Thursday, October 2, 2008

parenthood.. not for wimps..

Being a parent is not for wimps.. I knew this long ago, but had it confirmed tonight..
we were having dinner, dh and I were having general taos sauce with beef stripes and peppers over rice (sorta like a stir fry style, but the sauce.. OH so yummy, must love target)

knowing big dd would NEVER eat this, I sauted her up the beef plain.. served it with rice, a little cheese and a few taco chips.. this way, she wasn't having steak, it was tacos. usually, this would work.. well, she ate a bite or two then announced she would not eat it.. DH tells her no more rice or other things on her plate, eat the meat.. she refuses.. he patiently waits and then tells her that if she does not want to eat, that she can leave the table and go to bed.. we have been having MAJOR eating issues with her.. she refuses to eat dinner.. now, I know that kids won't let themselves starve, but she is just being a MAJOR pain.. knowing the come breakfast she can eat again..
well, she opts for the bed .. little stinker.. so we start getting her ready adn stuff.. then she realizes that NO one would be putting her to bed.. she starts bawling her eyes out.. FINALLY, it sinks in.. hearing rant & rave about it, the baby gets all cranky and joins in... dh leaves the table with the big, I try to soothe the little, (who really just needed a good solid burp) he gets her ready for bed and tucks her in.. she cries foe what seems like ever, but really only 10 minutes or so..
I know it isn't easy, but this is what we said and we have to follow through.. we did talk about it to once she was in her room.. did we do the right thing? are we sending the right message??
honestly, being a parent is HARD.. well, a good parent anyways.. knowing if what you are doing is the right thing isn't easy.. you have to think things through from all angles, especially the kid angle... my heart was breaking listening to her cry in her bed.. when I said that to dh he suggested that I go in and tell her that.. so I did.. I told her how hurt I am when she does not eat what I make for her, especially when I make it especially for her, and that when she cries like this it bugs me.. but I need to help her make the right choices.. and that means helping her to eat healthy things too... she did calm down and stop crying some.. she felt bad, not my intention, but I think she understands that putting her to bed early was not easy for me either..

now, I know that some people will read this and think that I am over-analyzing.. but honestly.. I worry about what I do to my children and what message I am sending them.. I want to be a good parent & role model for her.. I want her to know that I am human, I make mistakes and I try hard but sometimes, I get it wrong..

seriously, parenthood is not for wimps.. if I could pass that along to all those young girls who think having a baby is all easy and fun.. it's not.. it's work and hard and heartbreaking.. but wonderful and rewarding too -- but that comes with time, patience & effort...

okay, off my soapbox and back to cleaning up a little more..
if I knew better.. I just don't think I do tonight.. I know what I know... that's all
:) Monique

3 comments:

Anonymous said...

If my kids don't like what I make, I show them the jar of peanut butter, jelly, and bread.

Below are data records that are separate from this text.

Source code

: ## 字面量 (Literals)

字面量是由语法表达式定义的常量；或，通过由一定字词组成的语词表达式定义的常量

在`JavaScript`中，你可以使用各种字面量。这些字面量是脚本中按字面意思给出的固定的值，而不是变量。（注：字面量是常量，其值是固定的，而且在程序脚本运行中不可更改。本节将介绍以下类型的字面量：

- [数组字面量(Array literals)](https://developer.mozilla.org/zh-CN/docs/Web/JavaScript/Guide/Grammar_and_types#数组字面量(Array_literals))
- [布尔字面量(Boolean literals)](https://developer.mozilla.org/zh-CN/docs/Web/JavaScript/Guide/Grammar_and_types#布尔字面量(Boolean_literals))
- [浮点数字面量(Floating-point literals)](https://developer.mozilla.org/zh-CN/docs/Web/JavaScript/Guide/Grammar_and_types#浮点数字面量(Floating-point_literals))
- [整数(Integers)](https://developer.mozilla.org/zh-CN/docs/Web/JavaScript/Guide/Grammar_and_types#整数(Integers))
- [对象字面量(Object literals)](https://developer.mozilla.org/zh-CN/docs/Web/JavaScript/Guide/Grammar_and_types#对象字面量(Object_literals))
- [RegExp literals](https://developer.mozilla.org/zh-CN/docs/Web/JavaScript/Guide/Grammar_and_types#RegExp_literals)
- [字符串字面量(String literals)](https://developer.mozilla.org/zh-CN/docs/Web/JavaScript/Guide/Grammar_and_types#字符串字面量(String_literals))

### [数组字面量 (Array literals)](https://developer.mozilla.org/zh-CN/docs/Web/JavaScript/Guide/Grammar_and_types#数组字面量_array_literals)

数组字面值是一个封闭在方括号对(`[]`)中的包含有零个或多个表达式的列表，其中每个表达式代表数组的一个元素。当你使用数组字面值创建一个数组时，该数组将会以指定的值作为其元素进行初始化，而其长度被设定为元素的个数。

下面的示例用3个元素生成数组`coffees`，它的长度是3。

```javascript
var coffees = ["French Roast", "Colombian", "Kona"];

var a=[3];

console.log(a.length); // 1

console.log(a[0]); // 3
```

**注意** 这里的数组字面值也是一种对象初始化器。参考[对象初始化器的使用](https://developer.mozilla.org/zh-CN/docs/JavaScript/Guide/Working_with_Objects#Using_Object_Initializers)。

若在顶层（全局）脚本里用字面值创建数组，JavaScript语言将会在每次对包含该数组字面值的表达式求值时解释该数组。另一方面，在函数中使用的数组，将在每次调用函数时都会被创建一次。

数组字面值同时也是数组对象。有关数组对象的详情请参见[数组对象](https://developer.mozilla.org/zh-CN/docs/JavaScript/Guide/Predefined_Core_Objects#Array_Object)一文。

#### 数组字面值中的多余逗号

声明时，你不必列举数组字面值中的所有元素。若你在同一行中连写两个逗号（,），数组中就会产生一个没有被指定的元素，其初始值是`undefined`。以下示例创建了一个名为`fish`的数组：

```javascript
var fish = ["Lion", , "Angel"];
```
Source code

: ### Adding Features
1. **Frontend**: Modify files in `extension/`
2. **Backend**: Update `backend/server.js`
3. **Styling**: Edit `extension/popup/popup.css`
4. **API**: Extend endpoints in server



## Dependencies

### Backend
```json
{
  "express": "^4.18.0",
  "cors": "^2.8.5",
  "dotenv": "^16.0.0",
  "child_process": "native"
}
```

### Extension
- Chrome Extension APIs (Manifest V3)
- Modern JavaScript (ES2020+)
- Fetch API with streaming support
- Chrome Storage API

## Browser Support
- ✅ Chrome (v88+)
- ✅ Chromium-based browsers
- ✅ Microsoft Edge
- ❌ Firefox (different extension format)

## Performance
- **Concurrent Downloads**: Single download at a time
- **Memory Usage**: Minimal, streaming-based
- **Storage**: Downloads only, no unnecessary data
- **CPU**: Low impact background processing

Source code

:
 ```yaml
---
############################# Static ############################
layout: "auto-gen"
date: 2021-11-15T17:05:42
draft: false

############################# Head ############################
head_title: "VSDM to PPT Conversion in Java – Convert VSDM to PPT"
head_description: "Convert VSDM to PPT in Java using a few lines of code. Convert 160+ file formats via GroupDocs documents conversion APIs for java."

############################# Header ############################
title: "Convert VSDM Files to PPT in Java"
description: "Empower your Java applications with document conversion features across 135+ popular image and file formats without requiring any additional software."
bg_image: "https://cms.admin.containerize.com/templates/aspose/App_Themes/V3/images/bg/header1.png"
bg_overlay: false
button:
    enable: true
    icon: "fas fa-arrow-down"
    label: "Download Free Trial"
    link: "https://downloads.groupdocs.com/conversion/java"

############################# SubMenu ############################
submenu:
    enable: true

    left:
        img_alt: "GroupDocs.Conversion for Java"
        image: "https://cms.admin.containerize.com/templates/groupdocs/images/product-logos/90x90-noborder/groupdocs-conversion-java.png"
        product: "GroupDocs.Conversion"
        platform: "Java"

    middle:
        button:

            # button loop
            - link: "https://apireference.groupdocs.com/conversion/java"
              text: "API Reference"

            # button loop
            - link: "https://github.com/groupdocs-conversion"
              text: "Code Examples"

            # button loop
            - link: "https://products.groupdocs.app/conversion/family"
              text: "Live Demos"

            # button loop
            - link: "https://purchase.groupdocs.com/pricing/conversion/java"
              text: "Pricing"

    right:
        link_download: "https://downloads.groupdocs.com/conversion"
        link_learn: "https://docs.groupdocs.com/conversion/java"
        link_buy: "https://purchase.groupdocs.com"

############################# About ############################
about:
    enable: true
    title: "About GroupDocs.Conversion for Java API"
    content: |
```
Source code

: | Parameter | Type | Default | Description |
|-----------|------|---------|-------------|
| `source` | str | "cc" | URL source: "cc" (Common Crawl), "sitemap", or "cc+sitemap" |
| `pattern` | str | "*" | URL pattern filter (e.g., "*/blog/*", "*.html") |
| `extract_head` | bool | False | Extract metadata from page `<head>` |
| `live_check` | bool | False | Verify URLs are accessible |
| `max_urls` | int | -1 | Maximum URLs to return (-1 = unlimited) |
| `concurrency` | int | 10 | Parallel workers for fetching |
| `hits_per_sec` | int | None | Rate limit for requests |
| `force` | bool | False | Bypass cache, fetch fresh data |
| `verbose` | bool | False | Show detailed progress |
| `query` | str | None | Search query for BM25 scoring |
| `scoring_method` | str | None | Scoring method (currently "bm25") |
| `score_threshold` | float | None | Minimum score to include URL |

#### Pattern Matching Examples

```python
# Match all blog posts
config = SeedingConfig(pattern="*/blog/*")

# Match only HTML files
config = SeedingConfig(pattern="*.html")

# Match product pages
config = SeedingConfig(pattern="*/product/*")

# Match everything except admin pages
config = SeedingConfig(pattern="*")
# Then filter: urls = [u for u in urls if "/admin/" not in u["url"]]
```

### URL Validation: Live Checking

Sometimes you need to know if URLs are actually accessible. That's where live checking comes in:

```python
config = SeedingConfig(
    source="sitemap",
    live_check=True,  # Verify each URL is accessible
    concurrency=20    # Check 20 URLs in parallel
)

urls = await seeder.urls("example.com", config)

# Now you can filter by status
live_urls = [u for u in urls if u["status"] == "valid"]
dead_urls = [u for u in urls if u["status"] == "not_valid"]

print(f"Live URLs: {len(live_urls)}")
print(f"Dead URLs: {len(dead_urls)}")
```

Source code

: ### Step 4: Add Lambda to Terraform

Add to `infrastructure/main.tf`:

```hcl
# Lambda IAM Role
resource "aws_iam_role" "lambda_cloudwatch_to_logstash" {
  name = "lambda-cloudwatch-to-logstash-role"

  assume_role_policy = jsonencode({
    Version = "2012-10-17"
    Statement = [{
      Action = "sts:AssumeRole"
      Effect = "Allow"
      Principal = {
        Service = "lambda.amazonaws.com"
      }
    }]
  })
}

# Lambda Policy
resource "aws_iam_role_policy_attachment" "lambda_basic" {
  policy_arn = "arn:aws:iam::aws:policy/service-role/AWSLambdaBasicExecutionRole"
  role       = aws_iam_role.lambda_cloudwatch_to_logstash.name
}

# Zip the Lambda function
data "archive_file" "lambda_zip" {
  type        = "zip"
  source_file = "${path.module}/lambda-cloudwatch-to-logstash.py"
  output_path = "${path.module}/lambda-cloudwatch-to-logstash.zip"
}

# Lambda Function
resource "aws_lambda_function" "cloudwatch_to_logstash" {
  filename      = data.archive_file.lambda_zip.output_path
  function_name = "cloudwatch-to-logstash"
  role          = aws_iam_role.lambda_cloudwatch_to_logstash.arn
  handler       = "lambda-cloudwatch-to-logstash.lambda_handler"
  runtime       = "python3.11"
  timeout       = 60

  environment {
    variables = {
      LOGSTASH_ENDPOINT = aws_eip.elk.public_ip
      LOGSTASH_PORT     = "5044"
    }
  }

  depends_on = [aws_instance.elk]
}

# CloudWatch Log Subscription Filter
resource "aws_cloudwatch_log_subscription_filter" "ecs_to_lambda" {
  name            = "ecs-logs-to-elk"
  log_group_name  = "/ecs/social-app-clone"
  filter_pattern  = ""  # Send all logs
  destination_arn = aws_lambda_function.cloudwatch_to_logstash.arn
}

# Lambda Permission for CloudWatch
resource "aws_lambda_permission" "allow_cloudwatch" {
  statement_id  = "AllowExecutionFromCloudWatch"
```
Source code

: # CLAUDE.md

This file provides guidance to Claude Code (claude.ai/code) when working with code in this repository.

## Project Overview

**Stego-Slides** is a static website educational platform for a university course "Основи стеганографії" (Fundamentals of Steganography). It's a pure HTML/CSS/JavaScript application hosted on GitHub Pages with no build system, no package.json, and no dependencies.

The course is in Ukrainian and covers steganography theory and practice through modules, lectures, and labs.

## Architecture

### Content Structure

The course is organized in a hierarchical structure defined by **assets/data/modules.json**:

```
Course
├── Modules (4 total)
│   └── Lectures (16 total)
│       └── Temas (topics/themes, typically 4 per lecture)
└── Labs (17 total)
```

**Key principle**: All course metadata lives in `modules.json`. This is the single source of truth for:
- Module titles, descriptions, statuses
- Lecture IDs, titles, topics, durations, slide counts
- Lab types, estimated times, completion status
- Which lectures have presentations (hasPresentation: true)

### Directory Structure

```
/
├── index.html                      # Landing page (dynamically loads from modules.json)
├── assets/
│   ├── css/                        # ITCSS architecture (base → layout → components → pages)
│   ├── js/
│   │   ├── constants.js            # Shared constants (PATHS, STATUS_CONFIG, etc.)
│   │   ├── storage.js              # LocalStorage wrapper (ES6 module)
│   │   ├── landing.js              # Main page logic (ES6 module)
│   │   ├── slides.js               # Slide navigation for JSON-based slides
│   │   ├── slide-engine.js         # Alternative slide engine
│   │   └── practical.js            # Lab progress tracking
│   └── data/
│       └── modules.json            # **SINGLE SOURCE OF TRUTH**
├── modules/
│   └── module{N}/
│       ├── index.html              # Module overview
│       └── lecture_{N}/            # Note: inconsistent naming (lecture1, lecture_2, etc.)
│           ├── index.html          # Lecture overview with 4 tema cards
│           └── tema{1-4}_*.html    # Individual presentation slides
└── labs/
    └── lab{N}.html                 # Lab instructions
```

Older dd will do this, being the pickiest of the two. She is ten now, and probably hasn't done this for a year.

weebles said...

see.. mine would HAPPILY live on peanut butter if I let her..
just not sure what is worth the fight sometimes though...

cz scrap said...

Dd is a picky eater-I probably should've done what you are. But now, at 17 if she doesnt' want what we eat, she's pretty much reponsible for making her own dinner(I make sure we eat veggies she likes)-usually pasta or chicken nuggets. I'm safe with Italian food, she'll eat that, but no meat other than chicken nuggets or hot dogs. I've found that apologizing goes a long way, of course only when I am truly wrong-lol, with our relationship. She really appreciates it and she apologizes to me too(most of the time). I did what you did and I think it teaches them how to relate to other people. I think you are doing an awesome job with your girls!!Just make sure the tears are manipulative and you'll do fine.